MATERIAL FOR THE TASK:
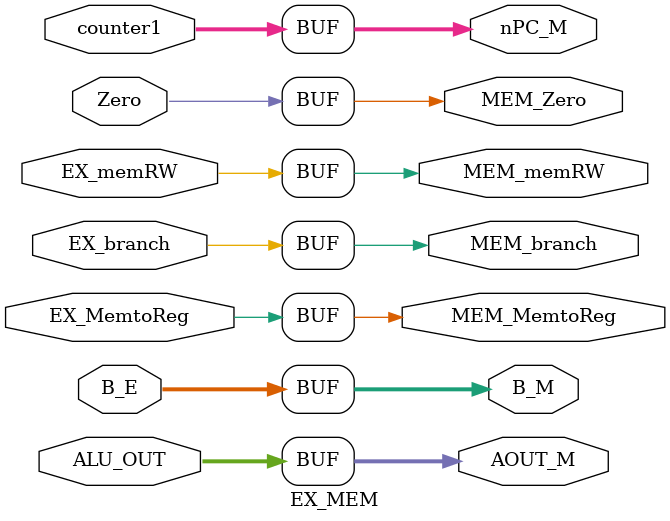
<source format=v>
module EX_MEM (counter1, Zero, ALU_OUT, B_E, EX_branch, EX_memRW, EX_MemtoReg,
nPC_M, MEM_Zero, AOUT_M, B_M, MEM_branch, MEM_memRW, MEM_MemtoReg);

    input [31:0] counter1;
    input Zero;
    input [31:0] ALU_OUT;
    input [31:0] B_E;
    input EX_branch;
    input EX_memRW;
    input EX_MemtoReg;

    output reg [31:0] nPC_M;
    output reg MEM_Zero;
    output reg [31:0] AOUT_M;
    output reg [31:0] B_M;
    output reg MEM_branch;
    output reg MEM_memRW;
    output reg MEM_MemtoReg;

    always @(*) begin
        nPC_M <= counter1;
        MEM_Zero <= Zero;
        AOUT_M <= ALU_OUT;
        B_M <= B_E;
        MEM_branch <= EX_branch;
        MEM_memRW <= EX_memRW;
        MEM_MemtoReg <= EX_MemtoReg;
    end


endmodule
</source>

WORK INSTRUCTIONS:
Omitting all pictures, give the preceding listing again exactly.

RESPONSE BELOW:
<source format=v>
module EX_MEM (counter1, Zero, ALU_OUT, B_E, EX_branch, EX_memRW, EX_MemtoReg,
nPC_M, MEM_Zero, AOUT_M, B_M, MEM_branch, MEM_memRW, MEM_MemtoReg);

    input [31:0] counter1;
    input Zero;
    input [31:0] ALU_OUT;
    input [31:0] B_E;
    input EX_branch;
    input EX_memRW;
    input EX_MemtoReg;

    output reg [31:0] nPC_M;
    output reg MEM_Zero;
    output reg [31:0] AOUT_M;
    output reg [31:0] B_M;
    output reg MEM_branch;
    output reg MEM_memRW;
    output reg MEM_MemtoReg;

    always @(*) begin
        nPC_M <= counter1;
        MEM_Zero <= Zero;
        AOUT_M <= ALU_OUT;
        B_M <= B_E;
        MEM_branch <= EX_branch;
        MEM_memRW <= EX_memRW;
        MEM_MemtoReg <= EX_MemtoReg;
    end


endmodule
</source>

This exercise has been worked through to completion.